Erstmals wurde in Europa ein Medikament gegen Alzheimer-Demenz zugelassen. Der Chef des mächtigen Gemeinsamen Bundesausschusses von Ärzten, Kliniken und Kassen, Josef Hecken, begründet im RND-Gespräch, warum er das Arzneimittel zurückhaltend bewertet und warum es das Gesundheitswesen vor hohe Herausforderungen stellt.
Wenzel Glanz, Leitender Arzt Gedächtnissprechstunde an der Universitätsklinik für Neurologie in Magdeburg, bezeichnet Lecanemab als „Meilenstein”, der „uns aber gleichzeitig vor große organisatorische und infrastrukturelle Herausforderungen“ stelle. Er hofft, dass es bald spezifische Infusionszentren geben wird, damit die Versorgung der Patientinnen und Patienten auch in abgelegeneren Gegenden möglich ist.
„Lecanemab ist kein Wundermittel“, resümierte Peter Berlit, Generalsekretär der Deutschen Gesellschaft für Neurologie. Die Studiendaten legten aber nahe, dass Betroffene in einem frühen Erkrankungsstadium mithilfe von Lecanemab rund ein halbes Jahr Lebenszeit gewinnen könnten, wo sie in einem ganz frühen Stadium der Demenz verbleiben. „Das an sich ist schon ein Wert“, erläuterte Berlit. Für einen begrenzten Personenkreis sei die Zulassung also durchaus eine gute Nachricht.

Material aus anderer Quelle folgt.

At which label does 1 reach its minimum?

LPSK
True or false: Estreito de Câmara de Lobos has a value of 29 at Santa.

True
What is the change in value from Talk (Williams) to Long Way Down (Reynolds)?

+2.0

Man wolle im medizinischen Bereich auch mehr Erfahrungen mit solchen monoklonalen Antikörpern sammeln, was durch eine EU-Zulassung überhaupt erst möglich werde, sagte Berlit. Zumal es Nachbeobachtungsstudien zu Lecanemab brauche, um die Effekte nach einem Untersuchungszeitraum von 18 Monaten zeigen. „Es ist völlig klar: Wir brauchen Medikamente, die besser wirken.“ Und damit auch mehr Studien, um bessere Therapieansätze zu finden.

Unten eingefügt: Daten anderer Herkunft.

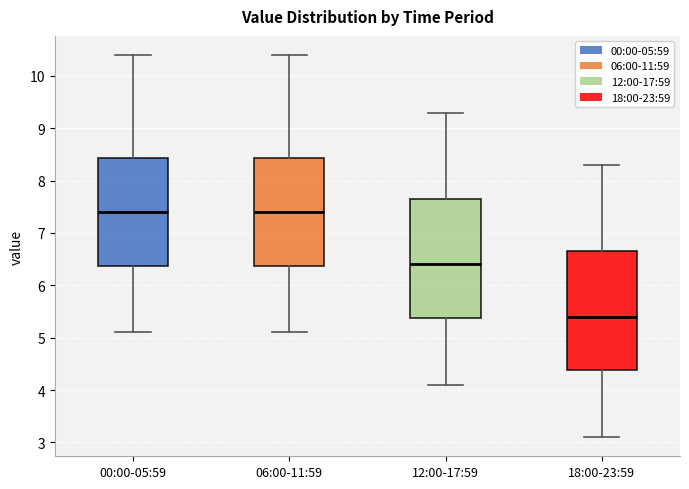

Reading left to right, transcribe this box plot: for each box, give where its median line is, the range the box spans, and where its two whiskers end, as read against the y-axis. The values are not printed on the chart, so give them approximately, as read against the axis.

00:00-05:59: median 7.4, box 6.4 to 8.4, whiskers 5.1 to 10.4
06:00-11:59: median 7.4, box 6.4 to 8.4, whiskers 5.1 to 10.4
12:00-17:59: median 6.4, box 5.4 to 7.7, whiskers 4.1 to 9.3
18:00-23:59: median 5.4, box 4.4 to 6.7, whiskers 3.1 to 8.3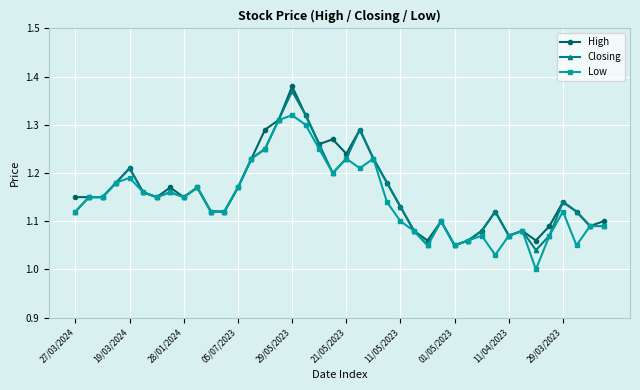

How many data points in Low are above 1?

39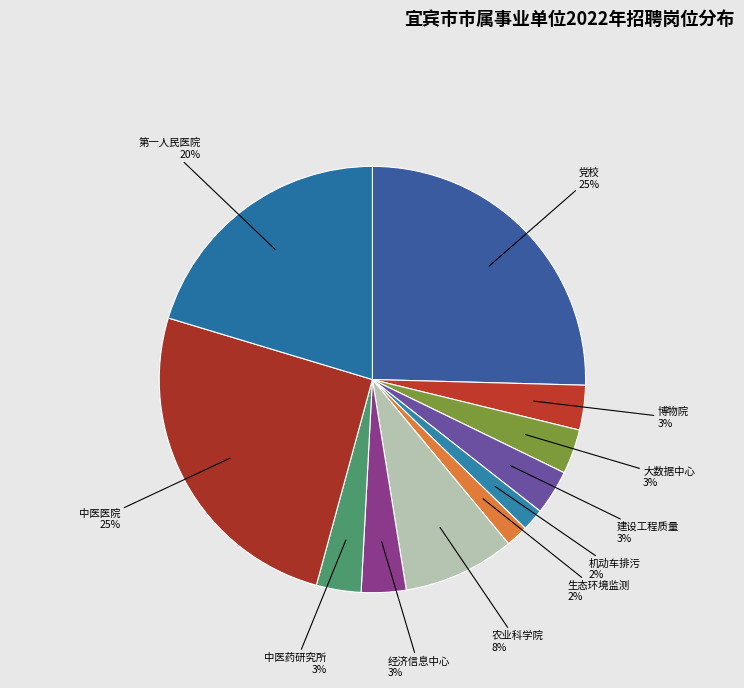

To the nearest percent, what percentage of the pie is 机动车排污?

2%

Lecanemab könne da ein Anfang sein. Man dürfe aber auch nicht vergessen: 45 Prozent aller Demenzerkrankungen ließen sich allein durch präventive Maßnahmen vermeiden oder hinauszögern. Berlit verweist auf eine Studie, die im vergangenen Jahr in der Fachzeitschrift „The Lancet“ erschienen ist und 14 Risikofaktoren ausgemacht hat, die statistisch gesehen häufiger zu Demenz führen. Dazu zählen beispielsweise schlechte Bildung, Schwerhörigkeit, Kopfverletzungen, Bluthochdruck, hoher Alkoholkonsum, Adipositas, Rauchen, Depressionen und psychischer Stress, soziale Isolation, Luftverschmutzung, körperliche Inaktivität und Altersdiabetes.
Wir haben diesen Artikel am 31. August 2025 zuletzt aktualisiert.